UZUN ÖMÜRLÜ KATKI SAĞLADI
Koç ailesinin müzeler ve koleksiyonlara gösterdikleri hassasiyeti, bilhassa Suna ve İnanç Kıraç İstanbul şehir müzesi ve kütüphanesi yanında asıl Antalya’daki girişimleri ve Akdeniz Üniversitesi’nin gerçek kültürel hayatını desteleyecek müze, kütüphane ve enstitü oluşumlarını unutamayız. Bunlar çok uzun ömürlü katkılardır. Açıkçası bütün bu gayretlerin hepsi 59 yıllık sağlıklı bir ömre sığmıştır. Gerisi o prensiplerin eşliğinde gözlerle ifade edilen önce kayıtlar, sonra da yönlendirici işaretlerdir, menhus hastalık ilerledikçe savaşırcasına öğrenmiştir. İnan Bey’in bu konudaki desteği her türlü takdirin üstündedir. Kızı İpek ise çok kısa zamanda tahsilini bitirdi. Biyoloji okuduktan sonra sanayi hayatında tam da günün ihtiyaçlarına cevap veren başarılı bir üretimi götürüyor.

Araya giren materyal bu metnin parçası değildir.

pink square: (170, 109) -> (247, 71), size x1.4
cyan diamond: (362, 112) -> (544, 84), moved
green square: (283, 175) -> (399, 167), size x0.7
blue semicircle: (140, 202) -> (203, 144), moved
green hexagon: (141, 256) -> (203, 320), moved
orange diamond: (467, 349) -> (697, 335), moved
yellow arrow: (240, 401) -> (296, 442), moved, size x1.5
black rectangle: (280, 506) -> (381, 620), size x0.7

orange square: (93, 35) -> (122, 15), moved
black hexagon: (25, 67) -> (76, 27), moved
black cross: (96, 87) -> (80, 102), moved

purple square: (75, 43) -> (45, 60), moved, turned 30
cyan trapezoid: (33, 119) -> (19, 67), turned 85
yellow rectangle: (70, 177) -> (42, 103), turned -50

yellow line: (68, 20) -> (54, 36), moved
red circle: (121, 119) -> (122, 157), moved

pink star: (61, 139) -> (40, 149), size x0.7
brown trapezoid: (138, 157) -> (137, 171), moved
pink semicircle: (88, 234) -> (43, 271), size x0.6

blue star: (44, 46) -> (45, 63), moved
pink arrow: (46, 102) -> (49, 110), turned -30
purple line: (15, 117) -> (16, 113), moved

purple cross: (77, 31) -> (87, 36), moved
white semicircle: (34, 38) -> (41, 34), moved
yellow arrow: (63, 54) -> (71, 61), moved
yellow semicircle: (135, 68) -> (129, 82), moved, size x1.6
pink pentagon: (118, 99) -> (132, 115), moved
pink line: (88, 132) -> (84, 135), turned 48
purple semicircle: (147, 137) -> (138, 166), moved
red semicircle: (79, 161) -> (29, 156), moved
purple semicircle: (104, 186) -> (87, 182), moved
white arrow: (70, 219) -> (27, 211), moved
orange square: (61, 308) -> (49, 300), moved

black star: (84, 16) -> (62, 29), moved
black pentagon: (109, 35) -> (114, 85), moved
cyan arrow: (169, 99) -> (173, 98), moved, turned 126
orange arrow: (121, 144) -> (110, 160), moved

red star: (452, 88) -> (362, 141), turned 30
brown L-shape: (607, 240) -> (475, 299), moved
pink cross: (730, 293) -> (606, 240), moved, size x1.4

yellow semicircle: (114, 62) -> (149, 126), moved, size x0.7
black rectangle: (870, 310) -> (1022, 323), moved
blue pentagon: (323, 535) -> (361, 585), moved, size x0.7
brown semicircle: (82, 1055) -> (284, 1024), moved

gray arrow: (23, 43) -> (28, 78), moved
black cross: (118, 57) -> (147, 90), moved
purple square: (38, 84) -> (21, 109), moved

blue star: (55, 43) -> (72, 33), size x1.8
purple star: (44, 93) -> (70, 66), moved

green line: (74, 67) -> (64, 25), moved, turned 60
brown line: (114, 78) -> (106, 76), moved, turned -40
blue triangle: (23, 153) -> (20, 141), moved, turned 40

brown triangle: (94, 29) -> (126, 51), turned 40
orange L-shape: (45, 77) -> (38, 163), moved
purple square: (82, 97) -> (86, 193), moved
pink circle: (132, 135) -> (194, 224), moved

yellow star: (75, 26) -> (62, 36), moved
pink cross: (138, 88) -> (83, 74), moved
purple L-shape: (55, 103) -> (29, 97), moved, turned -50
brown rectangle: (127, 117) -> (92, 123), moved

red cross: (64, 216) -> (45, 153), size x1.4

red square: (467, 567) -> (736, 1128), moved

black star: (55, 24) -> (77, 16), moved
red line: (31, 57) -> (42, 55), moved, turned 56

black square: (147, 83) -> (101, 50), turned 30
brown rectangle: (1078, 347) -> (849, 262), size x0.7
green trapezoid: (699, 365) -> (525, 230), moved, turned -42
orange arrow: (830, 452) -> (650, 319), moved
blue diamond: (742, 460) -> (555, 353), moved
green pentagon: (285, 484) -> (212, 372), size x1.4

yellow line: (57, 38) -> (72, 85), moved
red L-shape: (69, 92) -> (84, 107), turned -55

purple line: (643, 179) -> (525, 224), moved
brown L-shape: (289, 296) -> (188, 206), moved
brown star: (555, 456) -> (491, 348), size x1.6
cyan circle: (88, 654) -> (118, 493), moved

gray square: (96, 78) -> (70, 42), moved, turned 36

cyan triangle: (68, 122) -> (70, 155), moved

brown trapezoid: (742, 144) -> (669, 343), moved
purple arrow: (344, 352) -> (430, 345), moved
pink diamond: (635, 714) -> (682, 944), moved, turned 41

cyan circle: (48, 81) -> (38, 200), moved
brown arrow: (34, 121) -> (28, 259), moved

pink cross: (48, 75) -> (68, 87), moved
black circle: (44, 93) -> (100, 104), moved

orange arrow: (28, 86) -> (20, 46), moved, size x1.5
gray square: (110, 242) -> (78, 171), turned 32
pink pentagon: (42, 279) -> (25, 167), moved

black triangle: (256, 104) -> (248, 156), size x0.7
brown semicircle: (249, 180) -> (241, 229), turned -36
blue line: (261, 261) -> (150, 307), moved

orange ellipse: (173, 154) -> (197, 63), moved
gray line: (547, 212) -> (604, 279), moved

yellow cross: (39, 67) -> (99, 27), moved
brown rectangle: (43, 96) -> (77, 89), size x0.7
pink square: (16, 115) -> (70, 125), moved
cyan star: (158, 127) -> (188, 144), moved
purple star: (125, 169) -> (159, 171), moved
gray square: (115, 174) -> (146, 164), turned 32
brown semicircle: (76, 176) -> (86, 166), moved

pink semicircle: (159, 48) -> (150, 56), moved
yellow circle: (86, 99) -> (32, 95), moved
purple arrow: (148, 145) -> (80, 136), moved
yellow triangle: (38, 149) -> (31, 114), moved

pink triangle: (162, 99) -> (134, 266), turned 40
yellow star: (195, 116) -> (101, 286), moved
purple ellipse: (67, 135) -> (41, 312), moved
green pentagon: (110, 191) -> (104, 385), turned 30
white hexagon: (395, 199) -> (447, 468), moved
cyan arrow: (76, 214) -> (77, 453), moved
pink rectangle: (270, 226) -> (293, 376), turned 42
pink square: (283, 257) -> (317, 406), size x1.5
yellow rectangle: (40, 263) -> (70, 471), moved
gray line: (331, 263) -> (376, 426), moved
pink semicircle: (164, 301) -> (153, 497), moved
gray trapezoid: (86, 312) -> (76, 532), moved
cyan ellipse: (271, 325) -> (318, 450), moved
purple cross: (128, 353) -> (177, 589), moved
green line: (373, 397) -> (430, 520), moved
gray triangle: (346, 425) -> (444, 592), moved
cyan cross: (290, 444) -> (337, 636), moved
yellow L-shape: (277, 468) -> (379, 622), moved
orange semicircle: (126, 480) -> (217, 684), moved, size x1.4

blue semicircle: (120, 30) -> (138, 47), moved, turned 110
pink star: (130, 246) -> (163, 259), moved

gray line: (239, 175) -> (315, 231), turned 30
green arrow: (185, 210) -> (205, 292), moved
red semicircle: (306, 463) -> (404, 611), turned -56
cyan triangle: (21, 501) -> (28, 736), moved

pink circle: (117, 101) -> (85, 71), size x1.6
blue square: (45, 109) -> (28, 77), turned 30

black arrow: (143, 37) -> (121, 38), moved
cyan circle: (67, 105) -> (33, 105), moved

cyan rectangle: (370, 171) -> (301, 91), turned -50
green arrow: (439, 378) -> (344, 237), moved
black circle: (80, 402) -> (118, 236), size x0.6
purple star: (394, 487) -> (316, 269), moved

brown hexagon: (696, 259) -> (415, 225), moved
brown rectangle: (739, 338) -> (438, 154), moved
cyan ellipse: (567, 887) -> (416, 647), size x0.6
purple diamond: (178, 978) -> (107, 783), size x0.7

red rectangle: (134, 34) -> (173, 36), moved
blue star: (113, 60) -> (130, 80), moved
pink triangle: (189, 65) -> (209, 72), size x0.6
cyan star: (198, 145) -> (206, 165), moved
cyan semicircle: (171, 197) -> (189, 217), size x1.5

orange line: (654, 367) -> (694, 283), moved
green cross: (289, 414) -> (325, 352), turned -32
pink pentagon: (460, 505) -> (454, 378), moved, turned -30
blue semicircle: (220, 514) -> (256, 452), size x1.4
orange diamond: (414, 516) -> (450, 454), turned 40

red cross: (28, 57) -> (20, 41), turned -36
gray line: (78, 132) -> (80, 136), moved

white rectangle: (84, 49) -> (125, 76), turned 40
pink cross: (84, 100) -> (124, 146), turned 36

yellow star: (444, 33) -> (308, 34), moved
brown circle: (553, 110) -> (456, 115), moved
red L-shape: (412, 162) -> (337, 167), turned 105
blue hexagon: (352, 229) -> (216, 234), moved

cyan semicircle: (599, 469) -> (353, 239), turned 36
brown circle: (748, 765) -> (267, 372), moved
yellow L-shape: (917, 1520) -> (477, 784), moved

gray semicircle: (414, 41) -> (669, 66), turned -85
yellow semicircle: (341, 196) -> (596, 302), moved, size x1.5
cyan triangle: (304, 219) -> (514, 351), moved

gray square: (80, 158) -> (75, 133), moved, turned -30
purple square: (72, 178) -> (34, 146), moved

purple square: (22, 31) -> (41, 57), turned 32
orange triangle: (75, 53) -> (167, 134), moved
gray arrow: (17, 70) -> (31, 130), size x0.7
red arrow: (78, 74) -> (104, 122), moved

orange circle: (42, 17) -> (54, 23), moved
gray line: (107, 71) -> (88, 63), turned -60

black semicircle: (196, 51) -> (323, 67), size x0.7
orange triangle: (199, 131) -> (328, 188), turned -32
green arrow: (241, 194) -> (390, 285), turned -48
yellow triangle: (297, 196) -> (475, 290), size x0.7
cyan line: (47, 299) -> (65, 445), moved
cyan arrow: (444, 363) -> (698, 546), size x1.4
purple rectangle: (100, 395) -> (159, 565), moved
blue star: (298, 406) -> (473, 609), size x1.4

Türk sanayii aslında 20 yıl önce en önemli liderlerinden birini kaybetti, demiştik. Ama Suna Kıraç sessiz dünyasından verdiği yönle daha uzun yaşadı...
HERKESE TEŞEKKÜRLER
Çok değerli, sevgili okuyucularım, ameliyatlarım nedeniyle 10 günü aşkın bir süredir Topkapı’daki Koç Üniversitesi Hastanesi’nde kaldım. Tedavim sırasında beni arayan, soran okuyucularımın gönderdiği mesajlar, sevgi ifadeleri beni çok duygulandırdı, mutlu etti. Böylesine bir sevgi her faniye nasip olmaz.
Benim için kolay bir dönem olmadı, fakat bu sıkıntılı günlerde en önemli şey, kendimi emanet ettiğim ellerin güvenilirliğiydi. En başta söylemeliyim ki fakültenin muhteşem idaresi Türkiye’deki üniversitelere örnek teşkil edecek bir tıp yönetimidir. Hekim hocalarımız Levent Oğuzkurt, İlker Eren, Oğuzhan Deyneli ile Vedat Aytekin tabii ki Üroloji Bölümü’nün başındaki Yakup Kordan ve ekibi ile ayrıca Dr. Burçin Hanım, Dr. Melis Hanım, Dr. Mahir Bey ve Dr. Erol Bey ve diğer sağlık personelinin gayretiyle bu dönem daha rahat geçti.
Bir konuyu belirtmek isterim Türk tıbbının büyük doktorları bir buçuk asırlık bir vakadır, ama önemli olan yardımcı personeldir. Koç Üniversitesi’nin yetiştirdiği hemşireler ve teknisyenler fevkalade etkili, karar almayı bilen, hırslı ama bu hırslarını gizlemeyi bilen sevimli bir personel... Onları tanımaktan, özellikle bu zor günlerimde yakın olmaktan çok mutlu oldum.